══ Document excerpt

1. Wings Of The Morning

2. Boulevard

3. Bag Of Bones

4. All My Honey

5. When It All Becomes Available

6. Let Go

7. Maybe Tomorrow

8. The Days You've Made

9. Montpellier On Ice

10. Yes I Do

11. Billy And The Snakecharmer

12. Leave Me With The Sinners

13. Love It

14. Genius Alert

15. Work On It

At the end of the eighties and then the early nineties the Baggy sound morphed into Britpop and all the cool cats were producing 60’s Beatle style psychedelia. Diesel Park West drew on the 60’s for inspiration but dug deeper and took different reference points for their style, so it seems they were not considered part of the cool cats. In 1997 frontman and chief songwriter John Butler released a solo album, 'The Loyal Serpent', which did not get the accolades it deserved at the time.

After spending 21 years off the radar, the American label, Palo Santo Records, has taken what Q magazine called “intoxicating alchemy of Celtic-like passion” and delicately remastered and reassembled the parts for 2018. So does it sound dated like some of those Britpop compilations. A snap shot in time, or has it grown in stature?

The answer is the latter as far as I am concerned.

It opens with ‘Wings Of The Morning’ which has a very conventional 90’s Baggy intro, but then develops and grows with sweeping guitar riffs. You can see how this album all those years ago bucked the trend. It is obvious that John Butler has taken different points of reference from the sixties with the second track, ‘Boulevard’ instead of a long guitar with lots of trippy reverb there is a short drum intro and then straight into the vocal. The lyrics are delivered with a punchy rhythm backed with nice keys. This is predominantly a Small Faces style with really glorious organ. There are psychedelic interludes now and again.

════

§ Apply what you read
1) From the track listing at the top of the album review, list every song title that contains the word "It" as a separate word.
2) Answer these questions using the album review:
(a) In what year did John Butler release his solo album?
(b) Which label remastered and reassembled the album for 2018?
(c) According to the review, the second track is predominantly in the style of which band?
3) Write the next part of the album review, starting after its final sentence.

══ Dataset extract

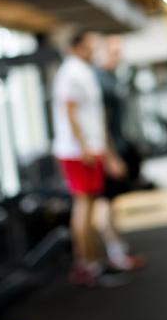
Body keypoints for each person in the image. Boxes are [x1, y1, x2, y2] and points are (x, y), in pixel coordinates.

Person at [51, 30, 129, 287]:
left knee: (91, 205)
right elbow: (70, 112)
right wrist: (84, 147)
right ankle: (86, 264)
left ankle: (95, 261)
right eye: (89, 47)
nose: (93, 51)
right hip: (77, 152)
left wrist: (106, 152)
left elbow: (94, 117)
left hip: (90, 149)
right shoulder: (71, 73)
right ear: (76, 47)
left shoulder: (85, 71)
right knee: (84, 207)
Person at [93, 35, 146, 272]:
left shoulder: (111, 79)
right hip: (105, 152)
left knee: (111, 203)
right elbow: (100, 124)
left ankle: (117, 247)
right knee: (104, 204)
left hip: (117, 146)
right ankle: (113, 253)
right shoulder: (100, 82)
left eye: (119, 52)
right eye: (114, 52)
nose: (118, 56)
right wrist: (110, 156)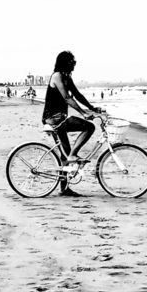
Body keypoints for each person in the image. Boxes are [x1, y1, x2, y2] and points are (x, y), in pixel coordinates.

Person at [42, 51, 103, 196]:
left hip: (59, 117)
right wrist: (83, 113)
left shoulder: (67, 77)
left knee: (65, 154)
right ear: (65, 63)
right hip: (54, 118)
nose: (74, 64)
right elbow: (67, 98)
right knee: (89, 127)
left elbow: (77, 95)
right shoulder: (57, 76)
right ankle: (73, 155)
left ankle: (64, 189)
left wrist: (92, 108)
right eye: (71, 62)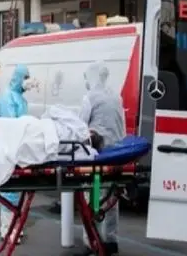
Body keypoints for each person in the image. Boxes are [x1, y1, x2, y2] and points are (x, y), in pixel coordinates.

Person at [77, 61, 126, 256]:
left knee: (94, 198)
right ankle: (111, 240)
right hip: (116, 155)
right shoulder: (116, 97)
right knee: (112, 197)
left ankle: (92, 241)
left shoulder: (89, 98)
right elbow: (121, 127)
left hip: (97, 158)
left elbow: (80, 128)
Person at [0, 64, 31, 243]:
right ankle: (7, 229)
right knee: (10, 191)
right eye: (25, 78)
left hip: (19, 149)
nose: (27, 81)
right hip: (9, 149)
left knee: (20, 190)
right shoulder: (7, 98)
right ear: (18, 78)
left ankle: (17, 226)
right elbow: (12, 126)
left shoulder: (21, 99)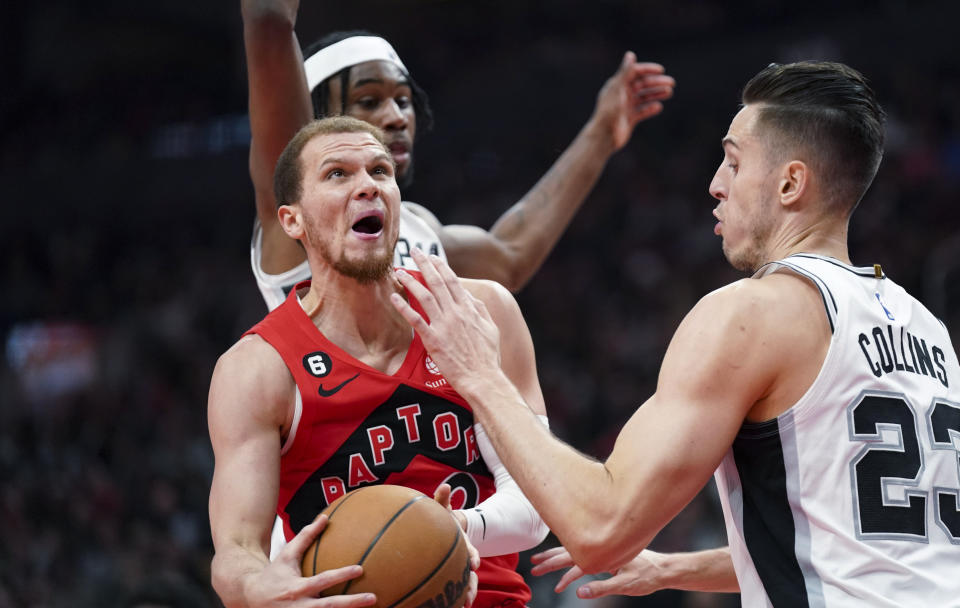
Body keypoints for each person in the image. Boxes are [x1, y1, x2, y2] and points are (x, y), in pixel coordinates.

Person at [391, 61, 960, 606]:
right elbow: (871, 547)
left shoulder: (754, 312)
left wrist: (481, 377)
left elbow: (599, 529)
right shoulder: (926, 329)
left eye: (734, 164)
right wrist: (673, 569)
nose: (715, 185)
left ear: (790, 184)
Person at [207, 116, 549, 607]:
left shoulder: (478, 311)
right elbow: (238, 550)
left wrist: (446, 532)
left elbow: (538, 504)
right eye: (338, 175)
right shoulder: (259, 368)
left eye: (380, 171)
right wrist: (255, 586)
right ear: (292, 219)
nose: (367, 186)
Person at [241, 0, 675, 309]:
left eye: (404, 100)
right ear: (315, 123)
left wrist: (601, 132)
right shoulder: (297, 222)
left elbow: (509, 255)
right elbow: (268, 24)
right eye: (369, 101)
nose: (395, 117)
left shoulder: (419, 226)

════

§ Answers for the exercise
1)
When It All Becomes Available
Love It
Work On It

2)
(a) 1997
(b) Palo Santo Records, an American label
(c) Small Faces

3)
So after the first 2 songs you realise that this album will not necessarily follow a formulae. Another great lyricist obviously inspired John Butler as there are more than hints of Bob Dylan in ‘Bag Of Bones’ John’s Dylanesque lyrical drawl delivery, is backed with an epic soundscape of keyboards and guitar riffs. This track is a singalong foot tapper, if I have ever heard one. ‘When It All Becomes Available’ is a story told in a similar vein, as is ‘Let Go’ which is an inspirational singalong. As if to mark the passage of time ‘Maybe Tomorrow’ seems to give a nod to Travelling Wilburies, with dramatic backing like waves crashing and swirling in a stormy sea. With ‘Billy And The Snakecharmer’ John Butler tells a great story with a Bob Dylan style verse mixed with a Stones like chorus.

For me the stand out track is the attitude laden, punky ‘Montpellier On Ice’. From the opening line, . ‘That Kid just fell on his ass’ the rhythm is full of exuberance, rythym is great. Great horns catchy chorus. Builds lovely shout Montpellier. Ends with a crash and a groan like a Punk number.

The three bonus tracks are noticeably different from the rest of the album. The catchy 'Love It’ is an obvious single release for todays market. ‘Genius Alert’ is a funky number with more than a hint of later Stones. with muted scratchy riffs and John Butler shows his soulful side with ‘Work On It’

I do not know for the life of me why this album did not have more commercial success when it was first released. It did receive a four-star review in Q magazine upon its release via iconic British label Chrysalis Records and came out initially to great reviews. Maybe it was not cool enough for Cool Britannia, but it has stood the test of time and this release, I think sounds as fresh as it did 21 years ago.